> **Task directions**:
Identify all lines of the data containing the string "stroke" and copy them.

(Front-end code edit data)
********

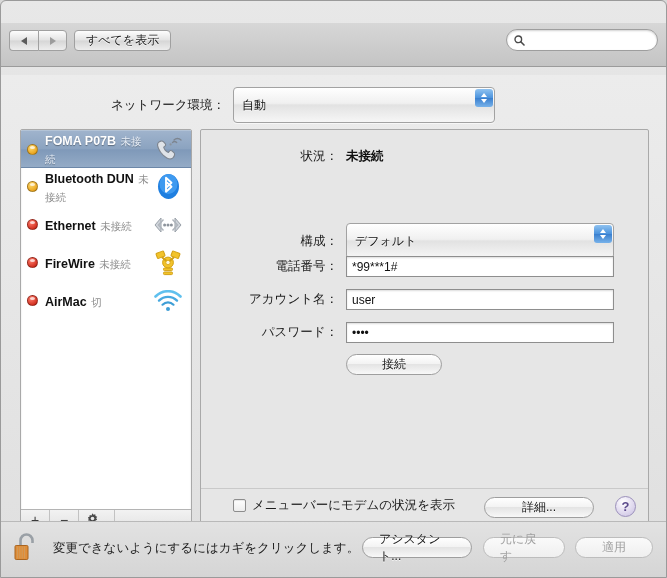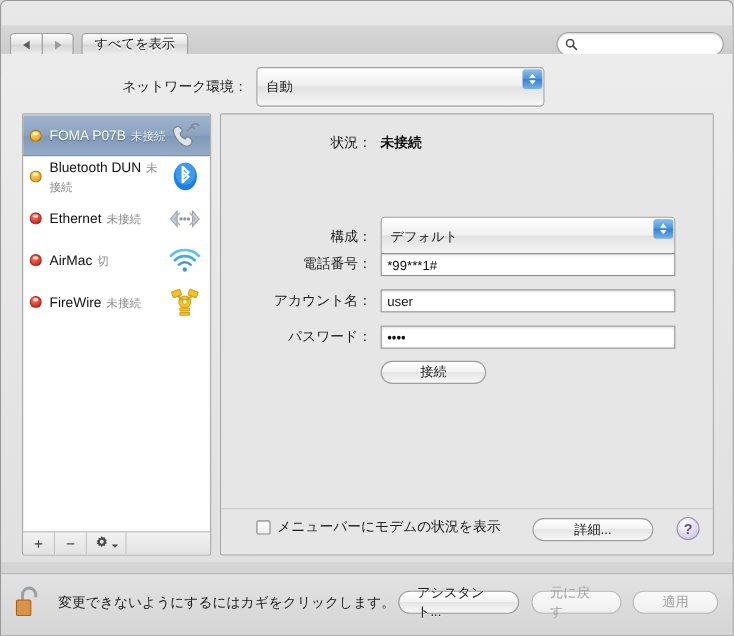--- a/index.html
+++ b/index.html
@@ -89,21 +89,21 @@
   }
   #search-icon { margin-left: 7px; flex: 0 0 auto; display: flex; }
   #search-input {
     border: 0; outline: 0; background: transparent;
     font-family: inherit; font-size: 12px;
     margin-left: 4px; width: 118px; height: 18px;
   }
 
   
   #content {
-    position: absolute; left: 0; top: 48px;
+    position: absolute; left: 0; top: 74px;
     width: 100%; height: 462px;
     background: linear-gradient(180deg, #ececec 0%, #e0e0e0 100%);
   }
 
   
   #location-row {
     position: absolute; left: 0; top: 12px; width: 100%;
     display: flex; align-items: center;
   }
   #location-label {
@@ -163,21 +163,21 @@
     position: relative;
   }
   .dot::after {
     content: ""; position: absolute; left: 2px; top: 1px;
     width: 5px; height: 3px; border-radius: 50%;
     background: rgba(255,255,255,.72);
   }
   .dot.yellow { background: radial-gradient(circle at 35% 28%, #ffd96b, #e8a21b 78%); }
   .dot.red    { background: radial-gradient(circle at 35% 28%, #ff7b6b, #cf2c1c 78%); }
   .svc-text { margin-left: 7px; flex: 1 1 auto; min-width: 0; }
-  .svc-name { font-size: 12.5px; font-weight: normal; color: #111; line-height: 14px; }
+  .svc-name { font-size: 12.5px; font-weight: bold; color: #111; line-height: 14px; }
   .svc-status { font-size: 10.5px; color: #8d8d8d; line-height: 13px; }
   .selected .svc-name { color: #fff; text-shadow: 0 1px 1px rgba(0,0,0,.35); }
   .selected .svc-status { color: #e8eef6; text-shadow: 0 1px 1px rgba(0,0,0,.3); }
   .svc-icon { width: 34px; flex: 0 0 auto; margin-right: 6px; display: flex; align-items: center; justify-content: center; }
 
   #sidebar-footer {
     position: absolute; left: 0; bottom: 0;
     width: 100%; height: 21px;
     background: linear-gradient(180deg, #f2f2f2, #e2e2e2);
     border-top: 1px solid #b4b4b4;
@@ -358,52 +358,52 @@
               <circle cx="11.6" cy="9" r="1.5" fill="#8d949c"></circle>
               <circle cx="15" cy="9" r="1.5" fill="#8d949c"></circle>
               <circle cx="18.4" cy="9" r="1.5" fill="#8d949c"></circle>
             </svg>
           </span>
         </div>
 
         <div class="service">
           <span class="dot red"></span>
           <span class="svc-text">
-            <span class="svc-name">AirMac</span>
-            <span class="svc-status">切</span>
-          </span>
-          <span class="svc-icon">
-            <svg width="30" height="22" viewBox="0 0 30 22">
-              <g fill="none" stroke="#5fc0ee" stroke-linecap="round">
-                <path d="M2.5 6.5C6 3 10.3 1.2 15 1.2S24 3 27.5 6.5" stroke-width="2.6"></path>
-                <path d="M6 10.6C8.5 8.2 11.6 6.9 15 6.9s6.5 1.3 9 3.7" stroke-width="2.4" stroke="#47a9e0"></path>
-                <path d="M9.5 14.7c1.6-1.5 3.5-2.3 5.5-2.3s3.9.8 5.5 2.3" stroke-width="2.2" stroke="#3e9ed6"></path>
-              </g>
-              <circle cx="15" cy="19" r="2" fill="#3e9ed6"></circle>
-            </svg>
-          </span>
-        </div>
-
-        <div class="service">
-          <span class="dot red"></span>
-          <span class="svc-text">
             <span class="svc-name">FireWire</span>
             <span class="svc-status">未接続</span>
           </span>
           <span class="svc-icon">
             <svg width="28" height="28" viewBox="0 0 28 28">
               <g fill="#f2c32b" stroke="#d3a115" stroke-width="1">
                 <rect x="2.5" y="3" width="8" height="5.5" rx="1" transform="rotate(-20 6.5 5.7)"></rect>
                 <rect x="17.5" y="3" width="8" height="5.5" rx="1" transform="rotate(20 21.5 5.7)"></rect>
                 <rect x="9.5" y="19" width="9" height="2.6" rx="1"></rect>
                 <rect x="9.5" y="23" width="9" height="2.6" rx="1"></rect>
               </g>
               <circle cx="14" cy="13.5" r="5.4" fill="#f2c32b" stroke="#d3a115" stroke-width="1"></circle>
               <circle cx="14" cy="13.5" r="2.2" fill="#fff8dd" stroke="#d3a115" stroke-width=".8"></circle>
               <path d="M8.6 8.8l3.2 2.6M19.4 8.8l-3.2 2.6" stroke="#d3a115" stroke-width="2" stroke-linecap="round"></path>
+            </svg>
+          </span>
+        </div>
+
+        <div class="service">
+          <span class="dot red"></span>
+          <span class="svc-text">
+            <span class="svc-name">AirMac</span>
+            <span class="svc-status">切</span>
+          </span>
+          <span class="svc-icon">
+            <svg width="30" height="22" viewBox="0 0 30 22">
+              <g fill="none" stroke="#5fc0ee" stroke-linecap="round">
+                <path d="M2.5 6.5C6 3 10.3 1.2 15 1.2S24 3 27.5 6.5" stroke-width="2.6"></path>
+                <path d="M6 10.6C8.5 8.2 11.6 6.9 15 6.9s6.5 1.3 9 3.7" stroke-width="2.4" stroke="#47a9e0"></path>
+                <path d="M9.5 14.7c1.6-1.5 3.5-2.3 5.5-2.3s3.9.8 5.5 2.3" stroke-width="2.2" stroke="#3e9ed6"></path>
+              </g>
+              <circle cx="15" cy="19" r="2" fill="#3e9ed6"></circle>
             </svg>
           </span>
         </div>
 
       </div>
 
       <div id="sidebar-footer">
         <div class="footbtn">+</div>
         <div class="footbtn">−</div>
         <div class="footbtn gear">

********

> **Answer to the exercise**:
-              <g fill="none" stroke="#5fc0ee" stroke-linecap="round">
-                <path d="M2.5 6.5C6 3 10.3 1.2 15 1.2S24 3 27.5 6.5" stroke-width="2.6"></path>
-                <path d="M6 10.6C8.5 8.2 11.6 6.9 15 6.9s6.5 1.3 9 3.7" stroke-width="2.4" stroke="#47a9e0"></path>
-                <path d="M9.5 14.7c1.6-1.5 3.5-2.3 5.5-2.3s3.9.8 5.5 2.3" stroke-width="2.2" stroke="#3e9ed6"></path>
               <g fill="#f2c32b" stroke="#d3a115" stroke-width="1">
               <circle cx="14" cy="13.5" r="5.4" fill="#f2c32b" stroke="#d3a115" stroke-width="1"></circle>
               <circle cx="14" cy="13.5" r="2.2" fill="#fff8dd" stroke="#d3a115" stroke-width=".8"></circle>
               <path d="M8.6 8.8l3.2 2.6M19.4 8.8l-3.2 2.6" stroke="#d3a115" stroke-width="2" stroke-linecap="round"></path>
+              <g fill="none" stroke="#5fc0ee" stroke-linecap="round">
+                <path d="M2.5 6.5C6 3 10.3 1.2 15 1.2S24 3 27.5 6.5" stroke-width="2.6"></path>
+                <path d="M6 10.6C8.5 8.2 11.6 6.9 15 6.9s6.5 1.3 9 3.7" stroke-width="2.4" stroke="#47a9e0"></path>
+                <path d="M9.5 14.7c1.6-1.5 3.5-2.3 5.5-2.3s3.9.8 5.5 2.3" stroke-width="2.2" stroke="#3e9ed6"></path>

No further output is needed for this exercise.